Document extract:
The basic idea
A logarithm is the opposite of a power. In other words, if we take a logarithm of a number, we undo an exponentiation.
Let's start with simple example. If we take the base $b=2$ and raise it to the power of $k=3$, we have the expression $2^3$. The result is some number, we'll call it $c$, defined by $2^3=c$. We can use the rules of exponentiation to calculate that the result is$$c= 2^3 = 8.$$
Let's say I didn't tell you what the exponent $k$ was. Instead, I told that the base was $b=2$ and the final result of the exponentiation was $c=8$. To calculate the exponent $k$, you need to solve$$2^k = 8.$$From the above calculation, we already know that $k=3$. But, what if I changed my mind, and told you that the result of the exponentiation was $c=4$, so you need to solve $2^k=4$? Or, I could have said the result was $c=16$ (solve $2^k=16$) or $c=1$ (solve $2^k=1$).

Work required: List every equation for the exponent k that the logarithm explanation above asks the reader to solve.

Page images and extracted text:

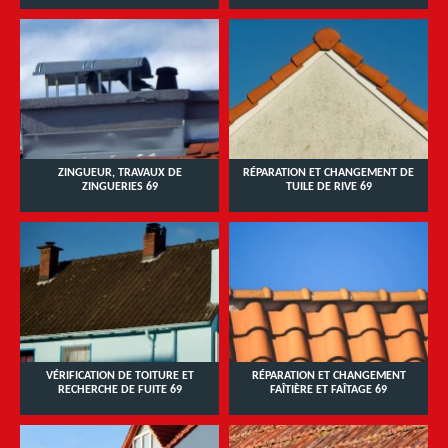
ZINGUEUR, TRAVAUX DE
RÉPARATION ET CHANGEMENT DE
ZINGUERIES 69
TUILE DE RIVE 69
VÉRIFICATION DE TOITURE ET
RÉPARATION ET CHANGEMENT
RECHERCHE DE FUITE 69
FAÎTIÈRE ET FAÎTAGE 69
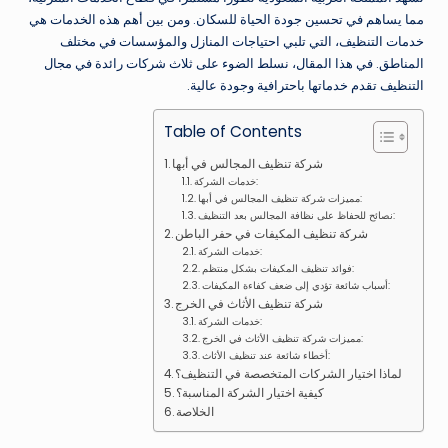
مما يساهم في تحسين جودة الحياة للسكان. ومن بين أهم هذه الخدمات هي
خدمات التنظيف، التي تلبي احتياجات المنازل والمؤسسات في مختلف
المناطق. في هذا المقال، نسلط الضوء على ثلاث شركات رائدة في مجال
التنظيف تقدم خدماتها باحترافية وجودة عالية.
Table of Contents
شركة تنظيف المجالس في أبها
خدمات الشركة:
مميزات شركة تنظيف المجالس في أبها:
نصائح للحفاظ على نظافة المجالس بعد التنظيف:
شركة تنظيف المكيفات في حفر الباطن
خدمات الشركة:
فوائد تنظيف المكيفات بشكل منتظم:
أسباب شائعة تؤدي إلى ضعف كفاءة المكيفات:
شركة تنظيف الأثاث في الخرج
خدمات الشركة:
مميزات شركة تنظيف الأثاث في الخرج:
أخطاء شائعة عند تنظيف الأثاث:
لماذا اختيار الشركات المتخصصة في التنظيف؟
كيفية اختيار الشركة المناسبة؟
الخلاصة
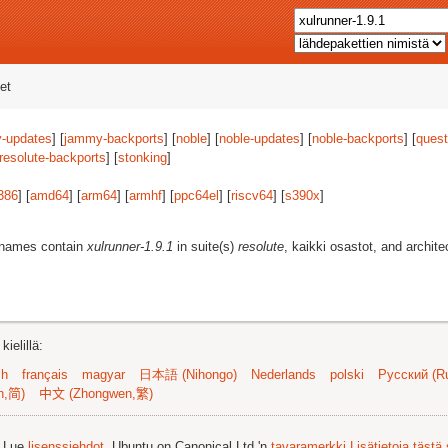
et
-updates
] [
jammy-backports
] [
noble
] [
noble-updates
] [
noble-backports
] [
quest
resolute-backports
] [
stonking
]
386
] [
amd64
] [
arm64
] [
armhf
] [
ppc64el
] [
riscv64
] [
s390x
]
t names contain
xulrunner-1.9.1
in suite(s)
resolute
, kaikki osastot, and archite
ielillä:
sh
français
magyar
日本語 (Nihongo)
Nederlands
polski
Русский (Ru
n,简)
中文 (Zhongwen,繁)
. Lue
lisenssiehdot
. Ubuntu on Canonical Ltd.'n
tavaramerkki
Lisätietoja tästä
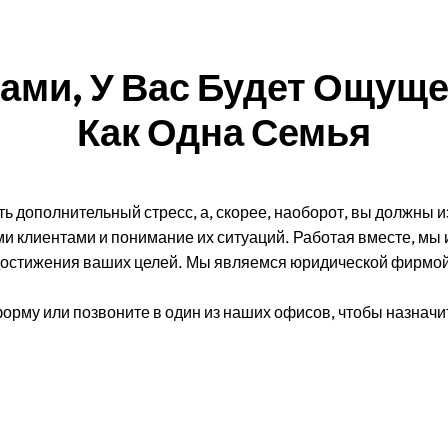
ами, У Вас Будет Ощуще
Как Одна Семья
ь дополнительный стресс, а, скорее, наоборот, вы должны и
ми клиентами и понимание их ситуаций. Работая вместе, мы
остижения ваших целей. Мы являемся юридической фирмой 
рму или позвоните в один из наших офисов, чтобы назначи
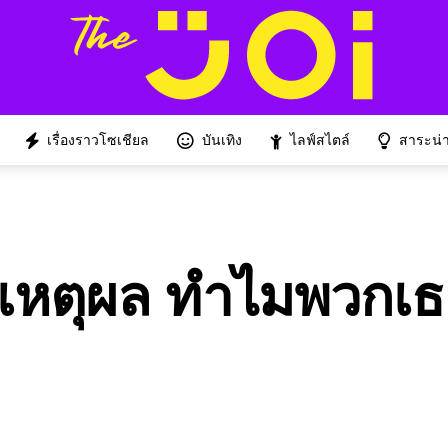
เรื่องราวโซเชียล
บันเทิง
ไลฟ์สไตล์
สาระน่าร
เหตุผล ทำไมพวกเธ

Response below:
2^k = 8
2^k = 4
2^k = 16
2^k = 1